**** EXTRAIT DU TEXTE
Débat de politique générale
Jean-Paul Delevoye appelle à relever le défi de la mondialisation
Pour le président du Conseil économique, social et environnemental (Cese), les collectivités doivent s’adapter à une nouvelle donne.
Les structures de notre pays sont-elles adaptées à l’évolution du monde ? Comment faire face aux revendications d’une société qui semble avoir fait le deuil du système politico-administratif en place ? Une société qui « ne croit plus en rien mais qui est prête à croire en tout et dont les peurs sont récupérées par les partis populistes ? » C’est en répondant à ces questions que les gouvernements et les collectivités territoriales répondront aux défis d’une mondialisation qui touche toute notre société. C’est ce qu’est venu dire en substance le président du Conseil économique, social et environnemental (Cese), Jean-Paul Delevoye, lors de l’ouverture du débat de politique générale, à la tribune du congrès de l’ADF.
********
**** INFORMATIONS EXTRAITES
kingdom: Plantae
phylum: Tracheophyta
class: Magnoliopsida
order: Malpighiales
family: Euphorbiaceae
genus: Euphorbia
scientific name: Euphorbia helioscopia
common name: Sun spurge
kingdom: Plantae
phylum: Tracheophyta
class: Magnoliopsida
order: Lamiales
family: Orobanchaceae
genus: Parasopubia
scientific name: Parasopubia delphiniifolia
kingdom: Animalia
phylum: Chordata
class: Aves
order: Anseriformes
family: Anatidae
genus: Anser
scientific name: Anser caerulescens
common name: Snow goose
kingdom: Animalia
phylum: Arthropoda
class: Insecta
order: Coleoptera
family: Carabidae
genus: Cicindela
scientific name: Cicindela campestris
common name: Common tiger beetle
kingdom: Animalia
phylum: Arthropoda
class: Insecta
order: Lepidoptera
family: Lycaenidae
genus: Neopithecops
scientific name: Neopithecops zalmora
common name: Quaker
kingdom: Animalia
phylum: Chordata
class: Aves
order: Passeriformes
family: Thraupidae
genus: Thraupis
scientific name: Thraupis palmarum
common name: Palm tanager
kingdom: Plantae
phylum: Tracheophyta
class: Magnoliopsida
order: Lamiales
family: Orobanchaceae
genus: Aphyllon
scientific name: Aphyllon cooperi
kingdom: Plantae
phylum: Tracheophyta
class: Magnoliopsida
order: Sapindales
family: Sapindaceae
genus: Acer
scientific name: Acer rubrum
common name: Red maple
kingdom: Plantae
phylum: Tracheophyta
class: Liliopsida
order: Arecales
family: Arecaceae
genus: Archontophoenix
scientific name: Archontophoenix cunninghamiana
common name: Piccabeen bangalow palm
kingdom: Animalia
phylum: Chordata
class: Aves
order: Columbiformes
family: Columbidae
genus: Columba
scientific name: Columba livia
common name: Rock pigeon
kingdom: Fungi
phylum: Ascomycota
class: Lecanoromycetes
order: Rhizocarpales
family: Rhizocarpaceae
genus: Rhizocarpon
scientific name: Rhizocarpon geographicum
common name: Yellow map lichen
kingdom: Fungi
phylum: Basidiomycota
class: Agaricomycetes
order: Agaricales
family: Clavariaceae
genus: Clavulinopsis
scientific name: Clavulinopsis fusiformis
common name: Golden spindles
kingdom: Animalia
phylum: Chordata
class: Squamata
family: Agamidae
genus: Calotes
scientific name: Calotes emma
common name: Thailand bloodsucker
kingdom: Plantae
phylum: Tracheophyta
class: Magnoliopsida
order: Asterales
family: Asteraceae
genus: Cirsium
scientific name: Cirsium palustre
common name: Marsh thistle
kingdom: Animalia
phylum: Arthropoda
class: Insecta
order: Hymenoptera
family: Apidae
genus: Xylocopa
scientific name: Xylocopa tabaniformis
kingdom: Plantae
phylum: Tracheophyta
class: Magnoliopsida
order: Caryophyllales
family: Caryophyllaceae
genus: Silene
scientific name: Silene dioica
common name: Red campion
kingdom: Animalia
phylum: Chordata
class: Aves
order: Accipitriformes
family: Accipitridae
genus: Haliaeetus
********
Recopiez mot pour mot l'intégralité de l'extrait consacré à l'intervention de Jean-Paul Delevoye. Les items n'ont aucun rôle à jouer ici.

## RÉSULTAT ATTENDU
Débat de politique générale
Jean-Paul Delevoye appelle à relever le défi de la mondialisation
Pour le président du Conseil économique, social et environnemental (Cese), les collectivités doivent s’adapter à une nouvelle donne.
Les structures de notre pays sont-elles adaptées à l’évolution du monde ? Comment faire face aux revendications d’une société qui semble avoir fait le deuil du système politico-administratif en place ? Une société qui « ne croit plus en rien mais qui est prête à croire en tout et dont les peurs sont récupérées par les partis populistes ? » C’est en répondant à ces questions que les gouvernements et les collectivités territoriales répondront aux défis d’une mondialisation qui touche toute notre société. C’est ce qu’est venu dire en substance le président du Conseil économique, social et environnemental (Cese), Jean-Paul Delevoye, lors de l’ouverture du débat de politique générale, à la tribune du congrès de l’ADF.